Mendorong Reforma Agraria Lewat RUU Masyarakat Hukum Adat
Utama

Mendorong Reforma Agraria Lewat RUU Masyarakat Hukum Adat

Karena pelaksanaan Perpres Reforma Agraria selama ini belum mampu mengatasi dan menyelesaikan konflik pertanahan. RUU MHA menunggu pengesahan menjadi usul inisiatif DPR.

Oleh:
Rofiq Hidayat
Bacaan 4 Menit
Gedung MPR/DPR/DPD. Foto: RES
Gedung MPR/DPR/DPD. Foto: RES

Nasib pembahasan Rancangan Undang-Undang tentang Masyarakat Hukum Adat (RUU MHA) di Badan Legislasi (Baleg) DPR belum menunjukan perkembangan yang berarti. Meski begitu, Baleg tetap terus menyerap masukan dari berbagai pemangku kepentingan termasuk para kepala suku adat. Harapannya RUU MHA dapat masuk dalam pembahasan tingkat pertama di DPR.  
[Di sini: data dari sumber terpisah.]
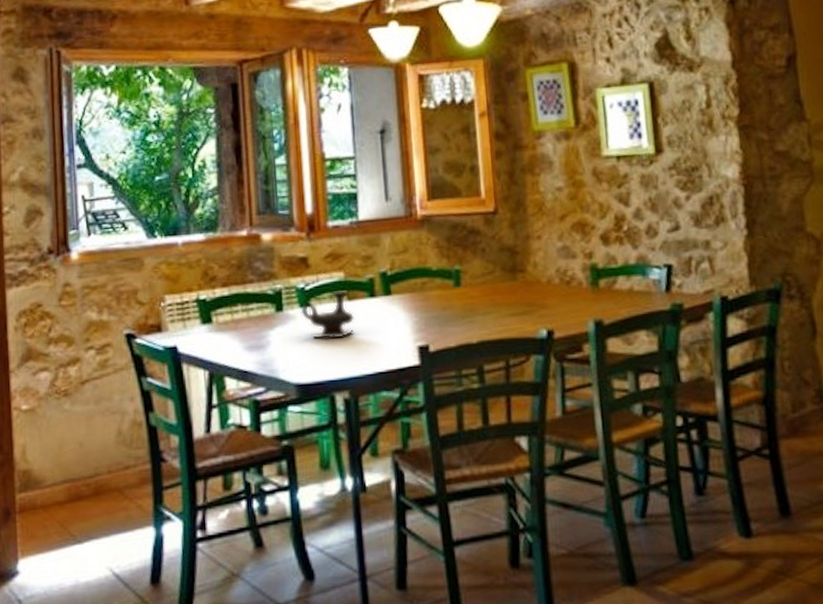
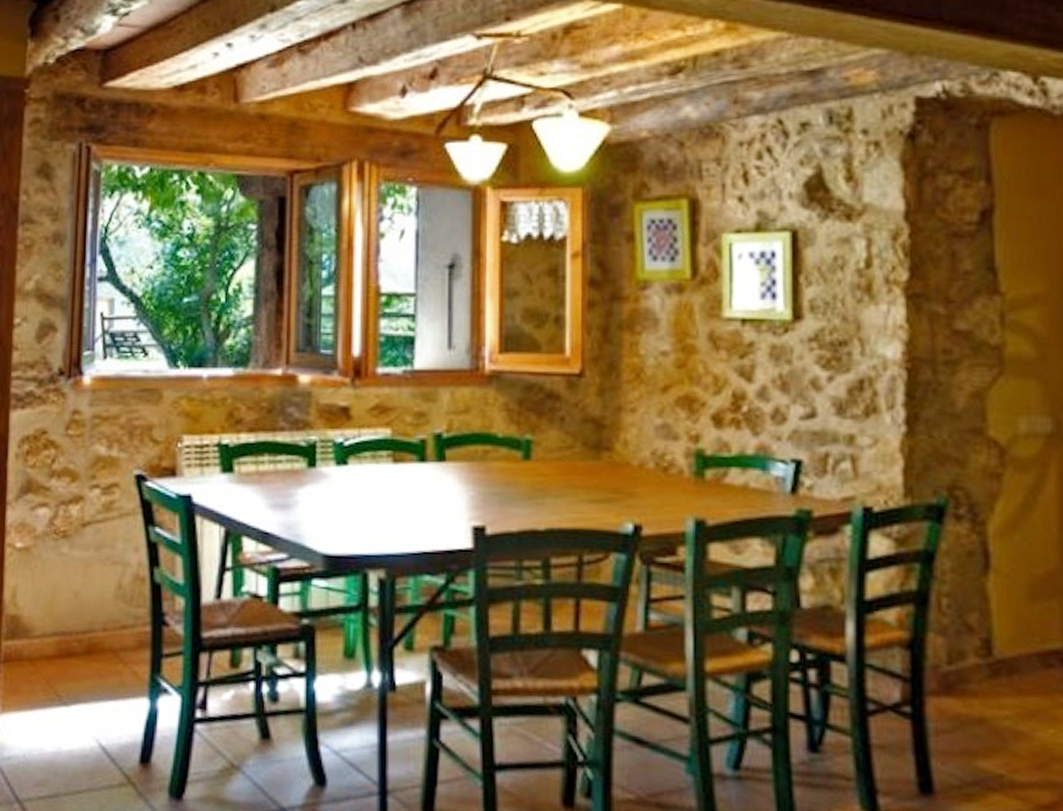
teapot: present [300,289,355,340] -> none [336,449,400,507]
“Kita tetap mendorong legislasi pembaharuan agraria (reforma agraria), pertanahan, dan masyarakat hukum adat,” ujarn Wakil Ketua Komite I Dewan Perwakilan Daerah (DPD), Fernando Sinaga dalam rapat dengar pendapat umum dengan Konsorsium Pembaharuan Agraria (KPA) di Komplek Gedung Parlemen, Senin (6/9/2021) kemarin.
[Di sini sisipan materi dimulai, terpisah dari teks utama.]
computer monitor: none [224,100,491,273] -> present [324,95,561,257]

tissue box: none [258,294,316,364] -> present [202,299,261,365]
Dia menerangkan sektor pertanahan menjadi bagian dalam bahasan RUU MHA. Sebab, pertanahan dalam kawasan wilayah adat kerap tergusur akibat kepentingan korporasi atau kepentingan proyek strategis nasional. Maklum, dengan terbitnya UU No.11 Tahun 2020 tentang Cipta Kerja, wilayah kawasan adat berpotensi terkena dampak dari proyek strategi nasional. Hal ini juga terkait reforma agraria yang menyulut persoalan konflik pertanahan hak ulayat adat dan tata ruang.
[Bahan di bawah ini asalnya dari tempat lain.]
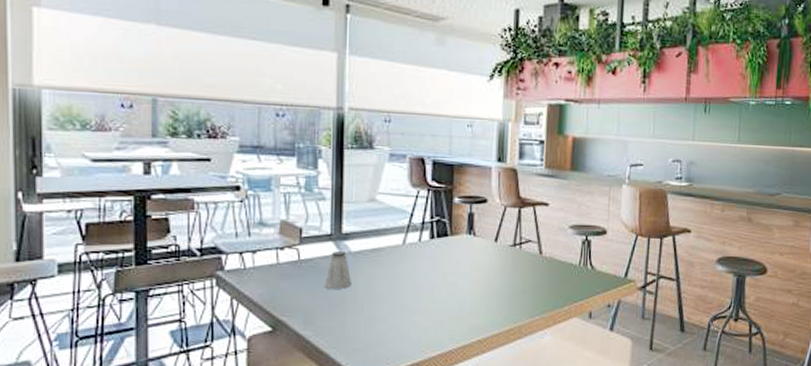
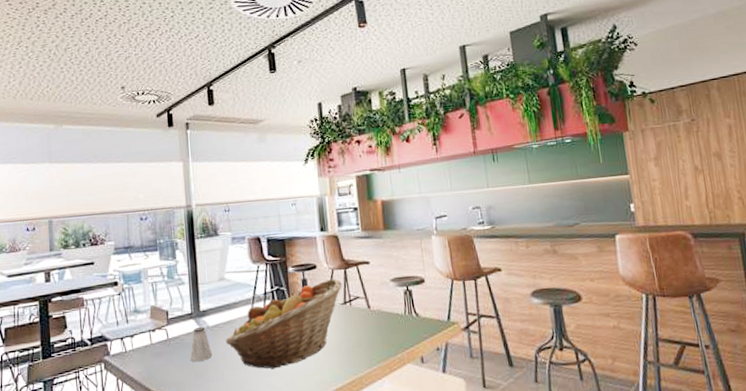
fruit basket: none [369,216,515,307] -> present [225,278,343,369]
“Belum dilaksanakan secara baik Perpres Nomor 86 Tahun 2018 tentang Reforma Agraria ini juga menjadi catatan,” kata dia.

Menurutnya, pelaksanaan reforma agraria sejauh ini belum mampu mengatasi dan menyelesaikan konflik pertanahan, yang dijalankan melalui Program Inventarisasi Penguasaan, Pemilikan, Penggunaan dan Pemanfaatan Tanah (IP4T). Kemudian, Program Tanah Obyek Reforma Agraria (TORA) dan Program Sertifikasi Tanah. (Baca Juga: Penyebab RUU Masyarakat Hukum Adat Mangkrak di DPR)  

Ketua Dewan Nasional KPA, Iwan Nurdin mengamini pandangan Fernando. Menurutnya, reforma agraria bukanlah sertifikasi tanah yang digadang-gadang pemerintah. Sertifikasi tanah hanya bagian kecil dan tahap akhir dari proses reform di bawah program reforma agraria. Tanpa reforma agraria pun pelayanan Kementerian Agraria dan Tata Ruang (ATR)/Badan Pertanahan Nasional (BPN) mensertifikatkan tanah merupakan pekerjaan rutin.

Iwan menerangkan pembaruan agraria atau lebih populer dengan sebutan reforma agraria merupakan usaha sistematis negara untuk merombak atau menata ulang struktur penguasaan, pemilikan, dan penggunaan tanah yang timpang menjadi lebih berkeadilan yaitu dari struktur lama ke struktur baru.